▸ WHAT THE TASK REQUIRES:
Reproduce word for word everything in the entries below, from the line containing "je de feestdagen warm." down to the line containing "de communicatie met", including both of those lines.

Content starts

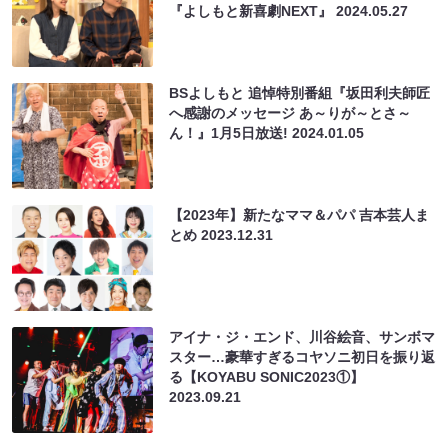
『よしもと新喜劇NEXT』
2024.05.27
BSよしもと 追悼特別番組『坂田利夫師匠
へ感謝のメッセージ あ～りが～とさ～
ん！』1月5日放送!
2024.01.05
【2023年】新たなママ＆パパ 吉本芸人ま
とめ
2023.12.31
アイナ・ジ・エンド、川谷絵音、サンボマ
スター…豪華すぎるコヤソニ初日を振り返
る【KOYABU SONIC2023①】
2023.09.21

Content ends
Content starts

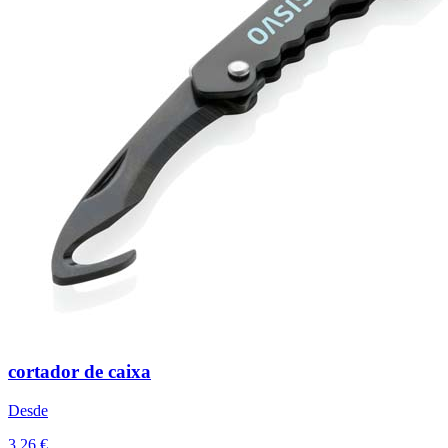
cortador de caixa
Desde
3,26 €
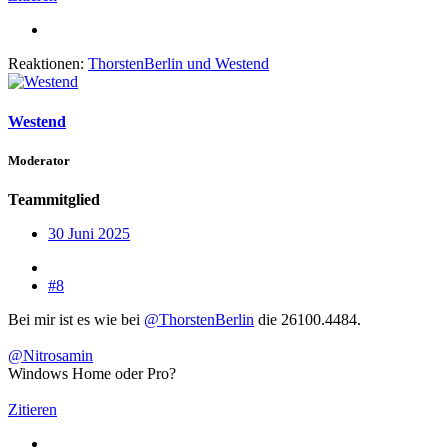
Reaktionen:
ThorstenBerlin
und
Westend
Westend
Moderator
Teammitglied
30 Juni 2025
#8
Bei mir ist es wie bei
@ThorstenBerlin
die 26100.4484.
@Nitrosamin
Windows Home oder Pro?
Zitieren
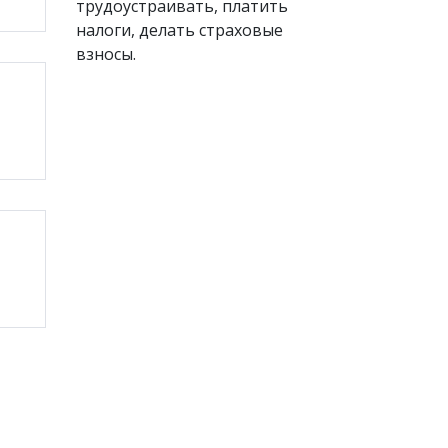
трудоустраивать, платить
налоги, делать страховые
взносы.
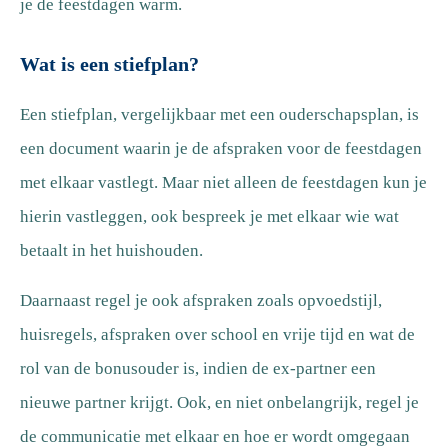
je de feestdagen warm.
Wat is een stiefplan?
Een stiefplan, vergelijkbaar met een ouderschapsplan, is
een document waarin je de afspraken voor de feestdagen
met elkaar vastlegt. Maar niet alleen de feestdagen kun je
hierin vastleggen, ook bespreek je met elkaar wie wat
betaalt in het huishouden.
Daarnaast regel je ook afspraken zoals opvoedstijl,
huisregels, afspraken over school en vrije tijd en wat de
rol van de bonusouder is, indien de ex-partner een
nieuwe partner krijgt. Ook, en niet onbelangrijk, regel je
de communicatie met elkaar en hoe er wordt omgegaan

Content ends
Content starts

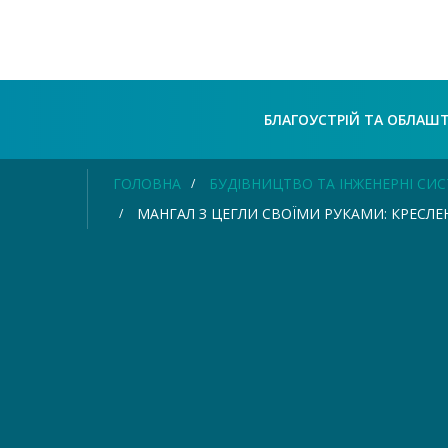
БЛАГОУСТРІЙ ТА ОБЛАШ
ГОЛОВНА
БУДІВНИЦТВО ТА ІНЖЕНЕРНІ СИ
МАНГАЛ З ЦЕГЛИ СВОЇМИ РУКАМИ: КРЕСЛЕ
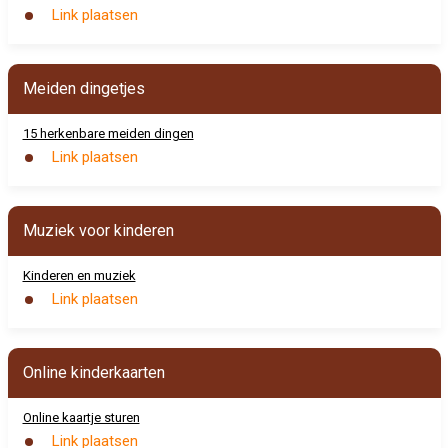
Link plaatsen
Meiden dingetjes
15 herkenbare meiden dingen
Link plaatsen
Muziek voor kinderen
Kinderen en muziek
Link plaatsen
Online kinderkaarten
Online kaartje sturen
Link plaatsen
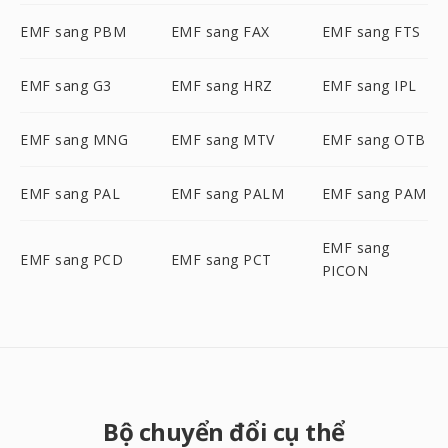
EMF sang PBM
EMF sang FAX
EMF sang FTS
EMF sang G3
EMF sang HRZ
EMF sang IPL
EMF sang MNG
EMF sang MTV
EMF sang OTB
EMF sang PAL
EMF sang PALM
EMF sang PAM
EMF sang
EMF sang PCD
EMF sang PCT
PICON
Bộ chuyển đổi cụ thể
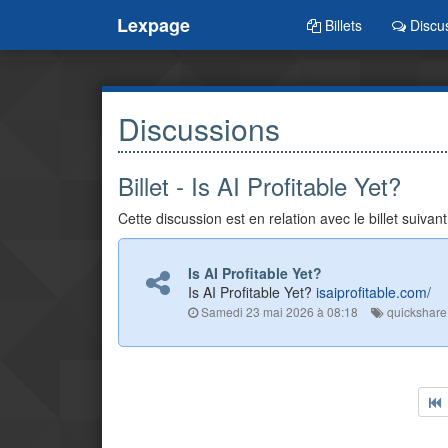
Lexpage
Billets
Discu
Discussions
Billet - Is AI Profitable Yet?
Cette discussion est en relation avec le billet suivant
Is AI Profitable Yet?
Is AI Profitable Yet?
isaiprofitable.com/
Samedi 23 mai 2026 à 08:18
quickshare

Content ends

▸ TASK RESPONSE:
je de feestdagen warm.
Wat is een stiefplan?
Een stiefplan, vergelijkbaar met een ouderschapsplan, is
een document waarin je de afspraken voor de feestdagen
met elkaar vastlegt. Maar niet alleen de feestdagen kun je
hierin vastleggen, ook bespreek je met elkaar wie wat
betaalt in het huishouden.
Daarnaast regel je ook afspraken zoals opvoedstijl,
huisregels, afspraken over school en vrije tijd en wat de
rol van de bonusouder is, indien de ex-partner een
nieuwe partner krijgt. Ook, en niet onbelangrijk, regel je
de communicatie met elkaar en hoe er wordt omgegaan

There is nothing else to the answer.